▶ _Data to use_:
>>>

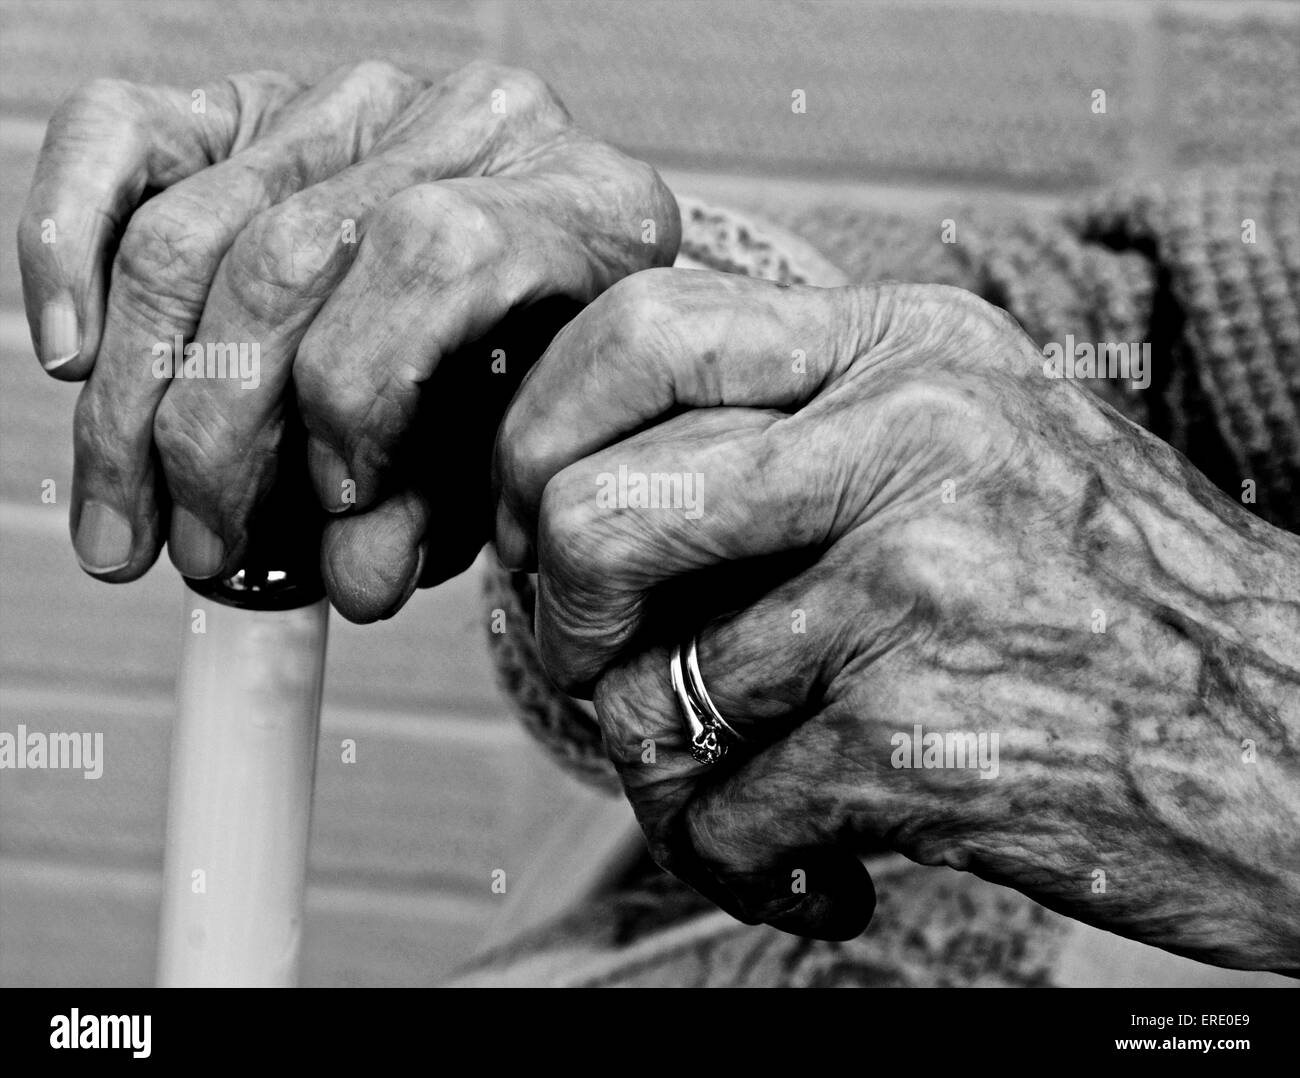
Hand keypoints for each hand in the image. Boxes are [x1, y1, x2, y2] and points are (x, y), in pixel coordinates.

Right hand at [19, 61, 677, 618]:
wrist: (545, 287)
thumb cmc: (537, 380)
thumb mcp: (522, 451)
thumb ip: (446, 506)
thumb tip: (352, 577)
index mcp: (578, 202)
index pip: (436, 257)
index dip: (362, 393)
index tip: (337, 504)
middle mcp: (468, 124)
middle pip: (289, 258)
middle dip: (218, 437)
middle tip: (202, 549)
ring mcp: (355, 102)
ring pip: (191, 233)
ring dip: (133, 401)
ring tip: (129, 517)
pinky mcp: (252, 103)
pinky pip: (119, 136)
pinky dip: (63, 242)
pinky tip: (68, 353)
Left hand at [493, 268, 1299, 969]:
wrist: (1292, 734)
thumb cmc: (1107, 585)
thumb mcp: (973, 432)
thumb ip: (804, 423)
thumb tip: (593, 475)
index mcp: (905, 348)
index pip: (638, 330)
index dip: (540, 438)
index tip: (551, 526)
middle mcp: (907, 444)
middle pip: (590, 515)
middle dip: (560, 621)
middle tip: (606, 665)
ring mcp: (912, 591)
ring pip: (642, 695)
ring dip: (663, 766)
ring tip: (736, 782)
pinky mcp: (919, 744)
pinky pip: (721, 814)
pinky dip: (736, 858)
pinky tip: (807, 863)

<<<

▶ _Directions for this task_: Print the material above once more, exactly, minus the pictures.

▶ _Task solution_:
Hand keypoints for each hand in the image. Boxes are [x1, y1, x2, y2] and points are (x, y), in pixel coordinates.

Right hand at [19, 61, 677, 618]:
wrist: (545, 287)
thumb cmc: (537, 380)
thumb mcp: (522, 451)
thumb ip: (446, 506)
thumb tip: (352, 577)
index mcp: (578, 202)
index pip: (436, 257)
index dip: (362, 393)
index tip: (337, 504)
middle mcp: (468, 124)
middle pip: (289, 258)
middle dip: (218, 437)
middle tip: (202, 549)
ring mcp: (355, 102)
ring pip: (191, 233)
ring dip: (133, 401)
ring tip: (129, 517)
pinky mcp: (252, 103)
pinky pip: (119, 136)
pinky dip: (63, 242)
pinky tip: (68, 353)
Left hand at [493, 268, 1299, 969]:
wrist: (1292, 734)
thumb cmc: (1107, 585)
thumb mcp: (973, 432)
thumb ip: (804, 423)
thumb tip: (593, 475)
index mcp: (905, 348)
index pip: (638, 330)
index dip: (540, 438)
index tip: (551, 526)
middle mcp: (907, 444)
middle pip: (590, 515)
middle dip: (560, 621)
middle tip: (606, 665)
ring mcp: (912, 591)
ring pip: (642, 695)
ring dip: (663, 766)
ring tip: (736, 782)
pinky mcp: (919, 744)
pinky pip: (721, 814)
pinky dip: (736, 858)
pinky tip: (807, 863)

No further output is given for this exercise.